Recording details: February 1997
Rosslyn Hill Unitarian Chapel, Hampstead, London, United Kingdom
Produced by Oliver Rivers
Engineered by Antony Howell & Julian Millard
Release date: February 1998
Total duration: 64 minutes 31 seconds
'The most attractive programming of the Mendelssohn duets yet devised' (Fanfare, USA)
'An exceptionally engaging disc' (Classic CD)
The latest research indicates that at least one hundred-and-six lieder, thirteen vocal duets and sixty part-songs by Mendelssohn have survived. Yet even during an age characterized by an apparently insatiable desire for the musically obscure and neglected, these impeccably crafted microcosms are rarely encountered in the concert hall where Schubert, Schumann, Brahms and Wolf (even Liszt by musical association) continue to form the backbone of the Austro-German Romantic lieder tradition.
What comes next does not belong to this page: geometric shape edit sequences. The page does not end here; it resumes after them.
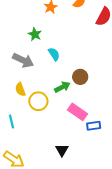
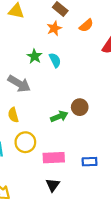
cyan semicircle: (54, 54) -> (55, 60), moved
yellow circle: (38, 101) -> (25, 142), moved
pink rectangle: (77, 112) -> (54, 158), moved, turned -42

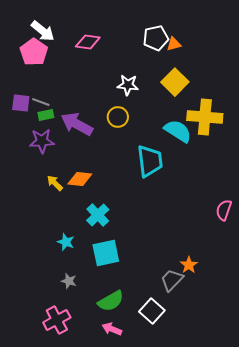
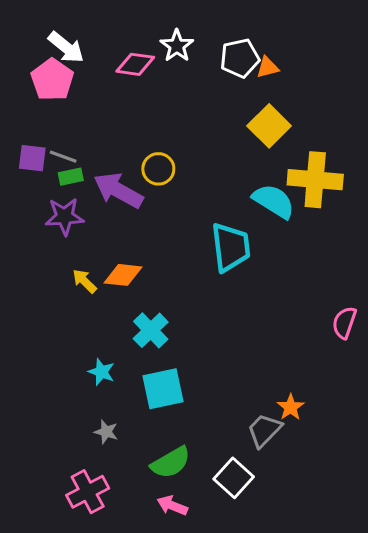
white star: (128, 85) -> (177, 46), moved, turned 30
yellow circle: (118, 117) -> (158, 169), moved

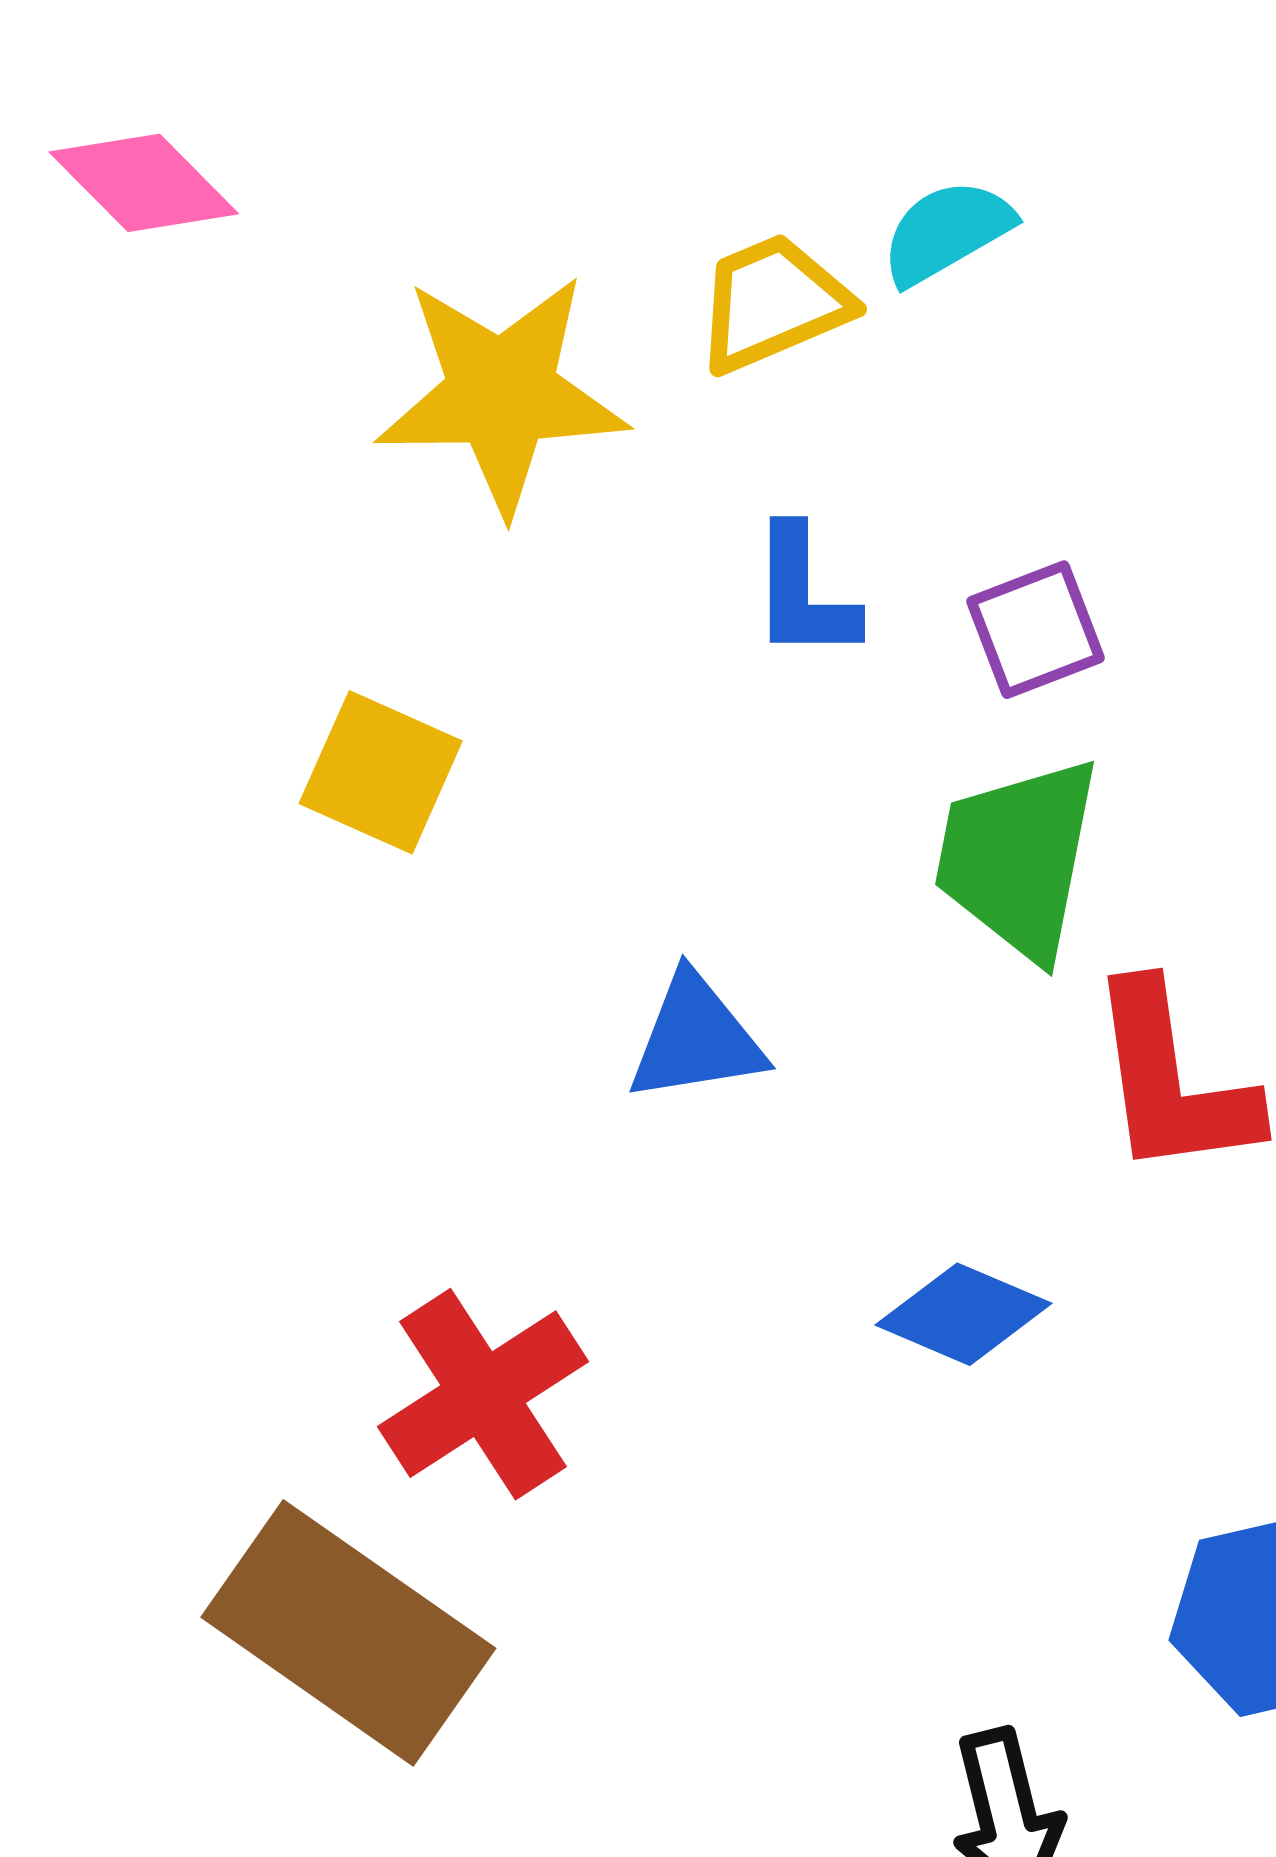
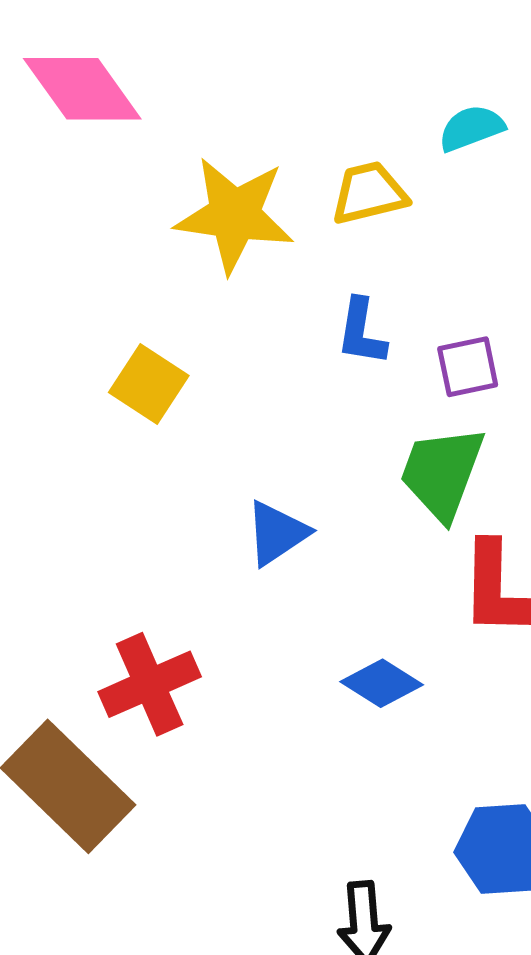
pink diamond: (144, 183) -> (82, 89), size x1.4
cyan semicircle: (947, 232) -> (471, 128), moved
blue triangle: (696, 1038) -> (277, 533), turned -34

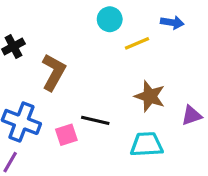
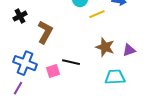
purple triangle: (192, 116) -> (129, 50), moved
cyan trapezoid: (147, 144) -> (115, 77), moved

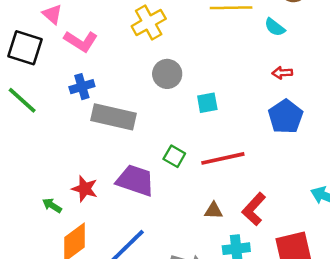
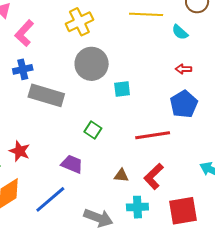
pink L-shape: (81, 41) -> (24, 33), turned 96
gray circle: (167, 74) -> (92, 64), size x1.4
red line: (223, 158) -> (153, 135), moved
purple trapezoid: (135, 180) -> (72, 164), moved, size x0.7

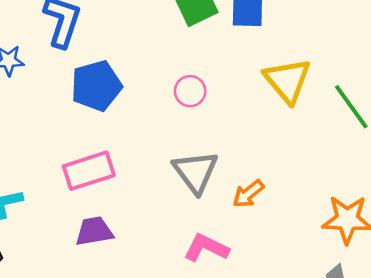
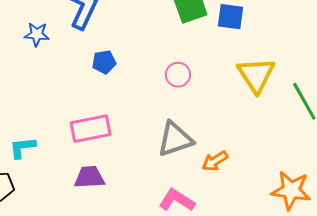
blue pentagon: (96, 86) -> (104, 62), size x0.6
gray triangle: (196, 172) -> (175, 139), turned 42

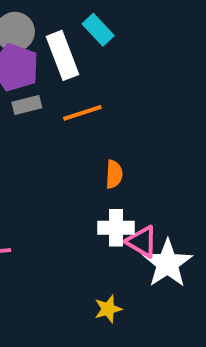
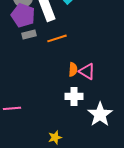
pink triangle: (142, 242) -> (87, 71), moved
yellow star: (108, 309) -> (55, 137), moved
The main reason for this neglect is Mendelssohn's comparatively narrow emotional range. Whereas the aforementioned composers all fearlessly probed the dark side of the human psyche, for the peaceable, broadly contented and self-contained Mendelssohn such concerns simply lay outside his experience. Equally, his songs were above all intended to be sung and enjoyed around the piano at home rather than subjected to public scrutiny. It is hardly Mendelssohn's fault that (with the notable exception of Mozart) commentators generally share an irrational tendency to upgrade the value of music in which laughter emerges only through tears rather than the other way round.